Was kostet der Ozean?

Sonne strahlt durch dichte Wolken am Himmel über der rauen Brandung

Die Potenziale zur Nahrungssicherung und zur Wertschöpfung der lebenden Ressourcen im Meer scheinen unendlich. Heute schon werden jährlich über 100 Mio. Tonnen Algen, Fische, Krebse und andere Organismen im Meer gefangen bzw. kultiviert und über 3 Mrd. Menschen beziehen zu mindestens 20% ihren Bedarf an tierischem Eiweiß aus Fischen. Für die Zukunft brauchen wir noch mehr Meer, weil die Weltbevölkerung bis 2050 auf nahezu 10 Mrd. Menschen ansteigt. Auch die potenzielle Wertschöpfung aus lebenden marinen Ressourcen, die nicht zur Ernährung eingesetzt werden, ist beachtlich: allein der Wert von bislang unentdeckten chemischen Verbindungen zur Behandlung von Krebsmedikamenten wird auf 400 Mrd. bis 4 Billionen Euro geschätzt. Noch größere Innovationsmotoren und Werte schlummern in anderen, lebensnahen Bereichen: Nahrungsergänzung aus Mikroalgen, Naturkosmetik mit Tang, Enzyme zur Herstellung von Textilfarben, Züchtung von Knorpelzellen mit Quallen-Kollagen, antimikrobielle Beschichtungen auf Hüftprothesen und Energiegewinnung mit Wasserstoff aus Algen. So weit, so gut.

Der Haken dabei: davon, dieses Potenzial clever zu nutzen, sind die Menschen Meilen entfernt. Denn wie sollte eine Quelle, die gleichzeitig Kloake und größtes Müllbehältnis der Menschheit ist, jemals zuverlässige Lieferantin für saubere Nahrung und Medikamente sein? Wie kann man sich der marinen Ökosysteme und ihrer „Services“ bedienen, wenn die Menschen aktiv am Austilgen von Arten mitwirken, von denen man einen Großteil, wenn nicht die meisten, noch garnicht kennt? Wir könnten wesentlich optimistischer in die Zukunft blicken und mit einem größeren Wohlstand rechnen, würden wir die Meere nicht mit Öl, Radioaktiven und Plastikabfällen verseuchen. Hinzu kommen viele Belastungen, deren Folgen heute noch nicht abschätzbar sind, wie z.B. der Tiefseebergbau, das vermehrte Wachstum von pathogenen Keimen in organisch belasteten Sedimenten sowie die Freisetzung von Methan und anderen klimarelevanten Gasen aufgrund einer Temperatur- und pH-Änderung. Diese Einflüsse wirken sich in jedem Falle auf den Wert der biologischen Ressourcen und ihres Nutzungspotenzials aus.

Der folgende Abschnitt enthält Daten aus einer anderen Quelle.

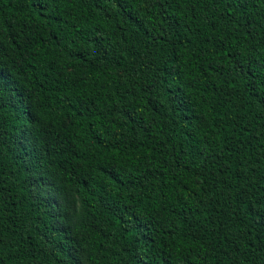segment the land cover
Masks as SVG:
<instances>
[{
  "label": "trees",
  "instance_id": "trees-1",
  "mask_svg": "<svg viewBox=\"0 0 264 264\" xmlns=\"http://www.w3.org/2000/svg\"><path fill=\"white\" fill-rule=\"evenodd\" d=\"M0 264H264V0H0Z\"/></svg>",
  "mask_w": 264,
  "mask_h": 264
}]
</instances>
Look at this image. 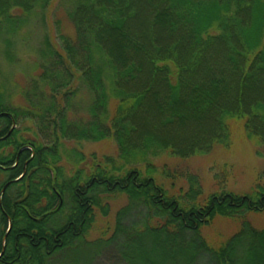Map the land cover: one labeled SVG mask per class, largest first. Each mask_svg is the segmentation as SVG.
Here are the masks:
<instances>
[{"label":"trees","instance_id":"trees-1","mask_svg":"<svg viewBox=\"0 0 264 264\" xmlns=\"http://www.w3.org/2000/svg\"><path fill=\"white\" fill-rule=\"evenodd\" d=\"M52 1L0 0V37L45 21ZM66 16L74 36L59 33L58 45L44 37L38 78L19 94L25 108L8 102L0 79L1 262L68 264L91 248L92 264L110 247L127 264H264V229L245 223L219 247L201 236L216 217L263 213L264 183L200 198L194 177L170 196L153 164L227 147L230 121L264 143V0H72ZM26 121L43 136L13 129ZM108 140L117 159L63 157V141ZM119 195L127 204L112 235L90 241L97 213L107 216L105 201Z\"/></svg>","mask_w":264,"mask_h":264},{"label":"rangeland","instance_id":"rangeland-1","mask_svg":"<svg viewBox=\"0 0 264 264\" xmlns=\"http://www.w3.org/2000/svg\"><path fill=\"white\" fill-rule=\"evenodd\" d=\"M71 2L72 0H53L45 21H41L40 17H32L29 20V25L19 34L0 37V79L11 92L8 97V102L11 105L17 108L27 106L19 94L22 89L29 88L38 78L39 52L44 47V37L50 35L52 42L58 45L59 33L70 37L74 36L73 26L66 16L67 12L71 10ZM6 39H10L12 42L10 50L13 56L12 61L5 56L8 43ZM84 97L87 105L88 96L84 95ZM78 115L82 116V112L79 111ZM229 125L231 139L227 147L219 146L210 154L198 155L190 159H178L163 154L153 160L158 172L157 176L170 196L179 197L182 193H186L189 189V179L194 177L198 179L203 189L200 198H206L222 189L237 194H246L253 190L259 180L260 183H264V143L249 140L243 122L230 121ZM14 129H18L21 132L20 135L27 140L34 138L35 132L42 134L31 121L18 122ZM62 143L64 158L75 149L83 151L86 156L96 153L100 158L111 156L117 159V146L112 140L99 144H78L72 141H63ZM66 168L69 169L71 166L66 164ZM223 172H226L227 176L218 186L217 179ZM2 180L3 178L0 176V183ZM200 201L202 202V199ZM105 202L109 207L108 215L103 216L100 212L97 213L96 223L88 236L90 241L109 238L114 230L116 214L127 204L126 198L122 195L115 196L109 202ZM245 223H249L258 230L264 229V212L249 213L237 219L216 217L209 226L202 228L201 236L211 247H219L235 235ZM138 243L135 239L134 244ZM139 244L141 245V243ZM128 248V252L132 255L137 253L136 250H132L131 246ZM88 250L85 252L81 249L76 253H70L72 259H68V264H88L93 257L94 249L89 248ZM101 251L100 256L94 259L92 264H127L118 250L109 247L103 248ZM63 258L67 259V256L64 255Z\"/></svg>","mask_w":264,"mask_h":264},{"label":"flooded vegetation","instance_id":"flooded-vegetation-1","mask_svg":"<svg viewBox=\"0 0 264 264\" xmlns=\"http://www.w3.org/2000/svg\"><path fill=\"white\" fill-rule=\"evenodd\" d=\"M8 135H10V133ZM4 239H5V236L3 237V241H2V251L0 252V264H4V262H1V259H2L3 255H4V253H5V243H6L7 237H6L5 241H4Z\"/></svg>","mask_w":264,"mask_h":264},{"label":"water","instance_id":"water-1","mask_svg":"<svg viewBox=\"0 0 264 264\" xmlns=\"http://www.w3.org/2000/svg\"><path fill=\"white\" fill-rule=\"evenodd\" d=\"M15 128V126H13V129ZM11 133V132H10ZM6 187H7V185H6ZM6 187L3 189V191H2V193H4V191H5V189H6ZM11 224L9 225V229H8V233L10 232V230H11ZM5 239H6V236H5ZM5 239H4V241H5Z\"/></svg>","mask_w":264,"mask_h":264}]
</instances>
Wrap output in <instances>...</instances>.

Unumkehrbare Realität ist weder die intelligente, vorausschauende Nutzung, noch eine absolute Zerstörung der Meere. Auf einem Scheideweg befinden wir uns indes schon. Die ethischen, juristischen und politischen Grundsätze für den besseren Weg wurden bereits in den vergangenen Jahrzehnten erarbeitet, z.B. das Vorsorgeprinzip und das Prinzip des „common heritage of mankind“, das vor allem der maltesische Diplomat Arvid Pardo und die Seerechtsexpertin Elisabeth Mann Borgese, Ideengeber für eine neue Weltordnung und Begründer des Seerechtsübereinkommens (UNCLOS 1982), vorantrieben. Auf die Richtung haben wir uns also schon geeinigt. Auch konkrete Ziel- und Handlungsvorgaben unter Anwendung des aktuell verfügbaren Wissens gibt es bereits. Hier stechen in ihrer Wichtigkeit und Aktualität die sogenannten „Sustainable Development Goals“ (SDG) hervor. Dies sind Ziele der Vereinten Nationen, die eine nachhaltige Entwicklung auf ökonomischer, sozialer sowie ökologischer Basis sichern sollen. Sie traten am 1. Januar 2016 mit einer Laufzeit von 15 Jahren (bis 2030) in Kraft. Ein Ziel (SDG 14) widmet sich ausdrücklich den Ozeanen und ihrer nachhaltigen Nutzung. Dringliche Aufgabe ist es nun, diese Ziele national und international über Politik, Administration und Aufklärung umzusetzen. Nicht nur, weil das Meer Wohlstand schafft, sondern auch, weil es einfach schön ist.